The introduction of the central mystery and series-long villain was in there somewhere, but both the bonfire scene and threat of a terrorist attack on Parliament were both only used here as ways for Sherlock and John to interact following a hostile first encounter. Both actors were on fine form here, and the emotional moments were as satisfying as those included in the previous instalment. But this episode was, primarily, trying to make its audience laugh at their own heightened expectations, and most of the key moments were playfully executed in a way that didn’t diminish their deeper impact.

In fact, I can’t remember laughing as much during an episode of telly, and every minute of the feature-length episode was entertaining, suspenseful (not least because of the wait for a final explanation) and joyous. This was an episode that, aside from recent examples such as the Doctor Who 50th anniversary, the Broadchurch finale or possibly Breaking Bad, had more responsibility on its shoulders than anything I can bring to mind. If it had failed, or the comedy hadn’t landed in the way it did, there will have been an unpleasant, and no doubt audible, reaction (akin to Watson’s own repeated throttling no doubt).

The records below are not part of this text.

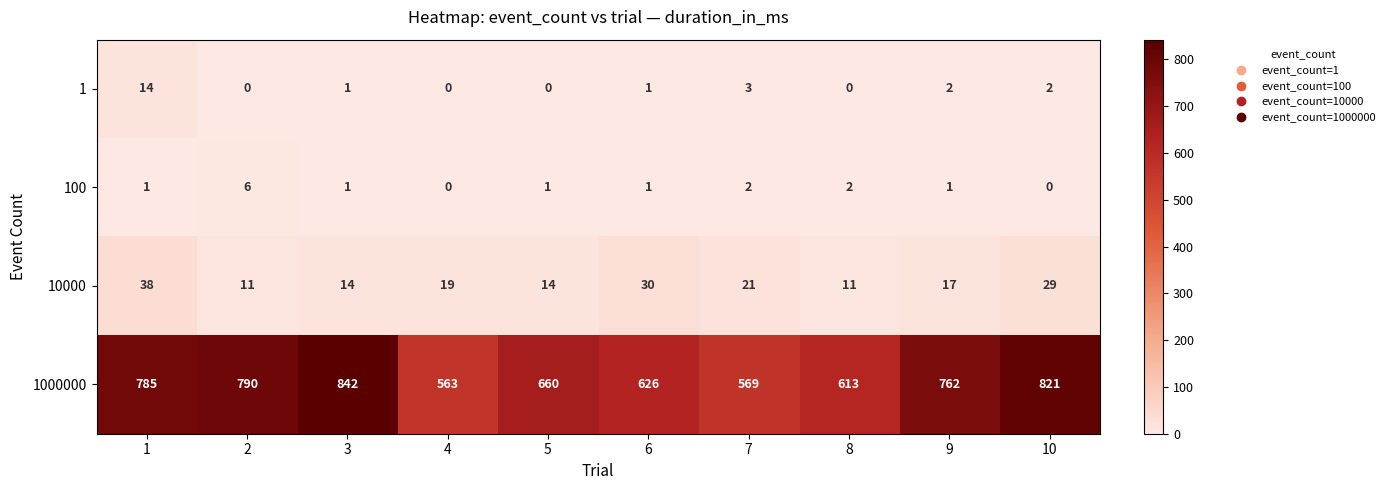

The 100 series shows 0 at 10. True or false?

True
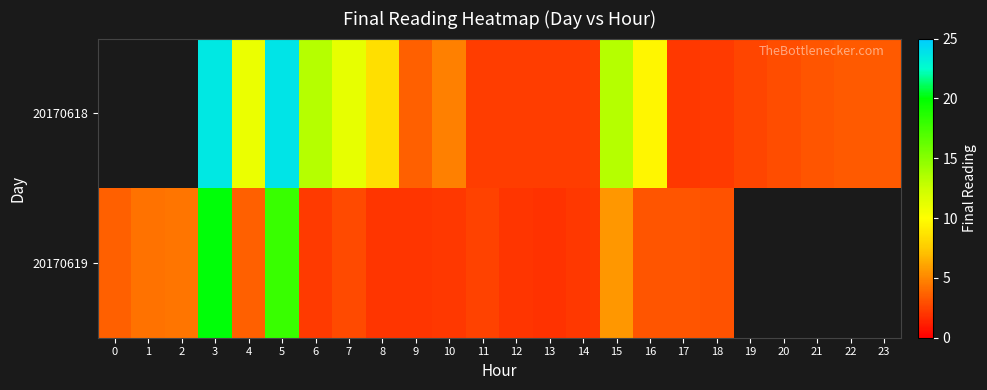

Between 9 and 2, which is larger?

2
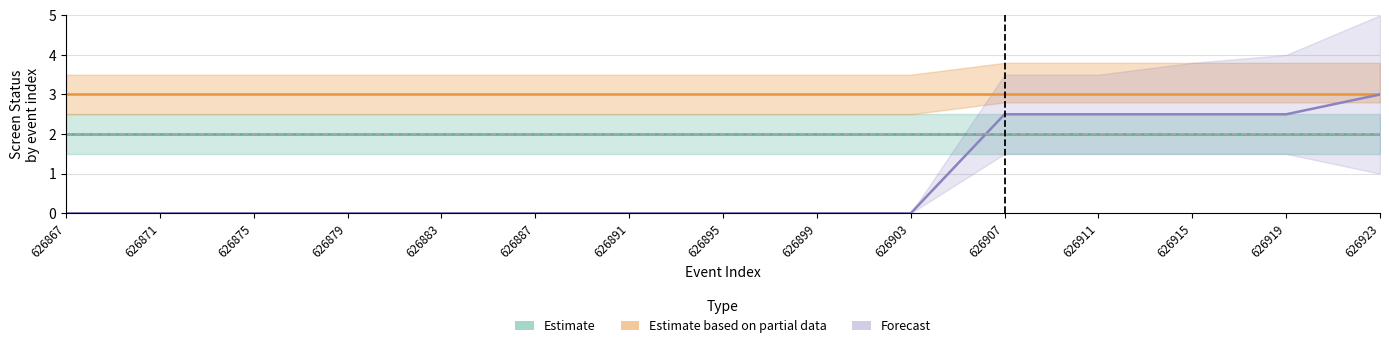

What value does the Estimate series have at 626911?

2.0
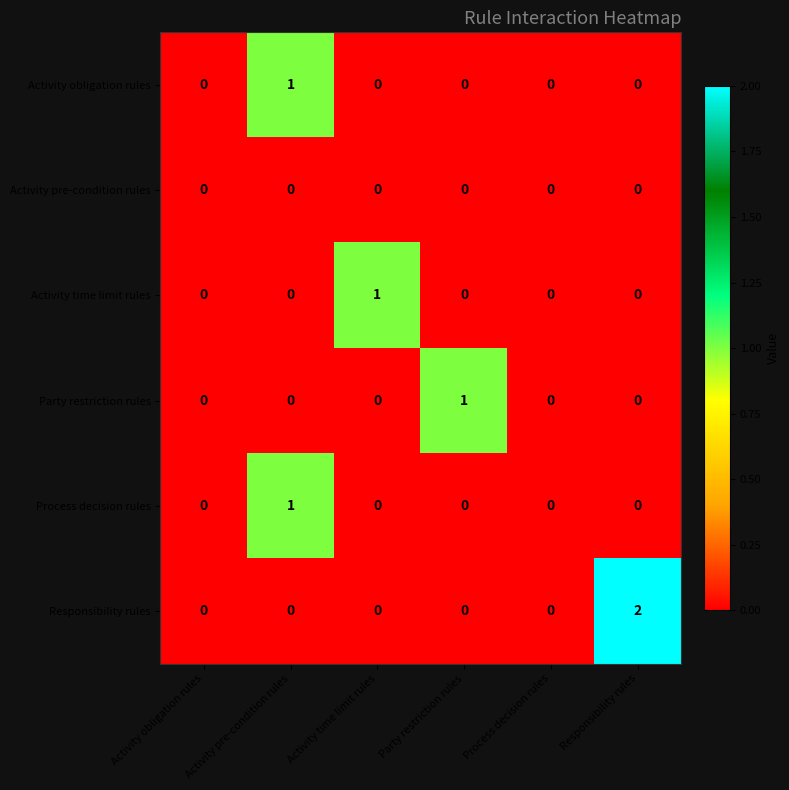

Is the value of Responsibility rules at Responsibility rules greater than the value of Party restriction rules at Responsibility rules?

Yes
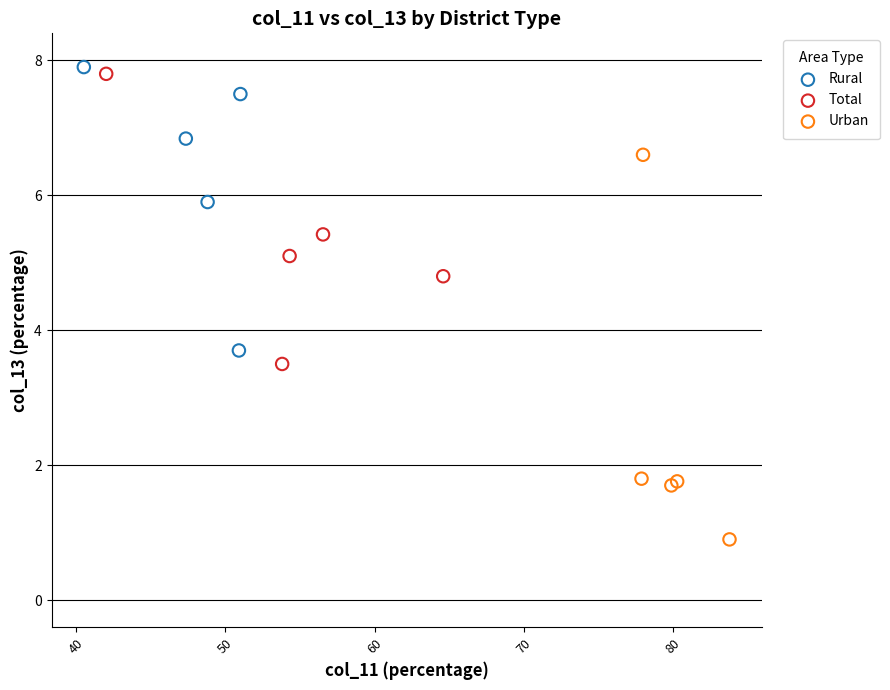

Which series has the widest spread of Y values?

Urban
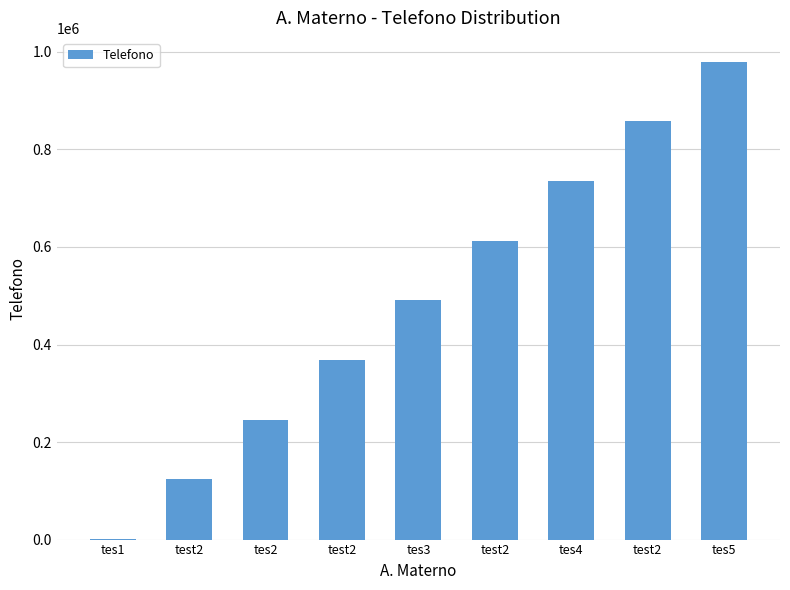

What is the change in value from tes1 to test2?

+122312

There will be those who aren’t happy – represented beautifully by Anderson and his wall of crazy – but they’ll hopefully be in the minority. It wasn’t the steadiest or most coherent hour that the show has ever done, but it was an episode that felt warm, clever, humorous and heartfelt – everything we remember the show being. After two years away, and with only 11-days for us to enjoy its three episodes, it’s just bloody brilliant to have it back.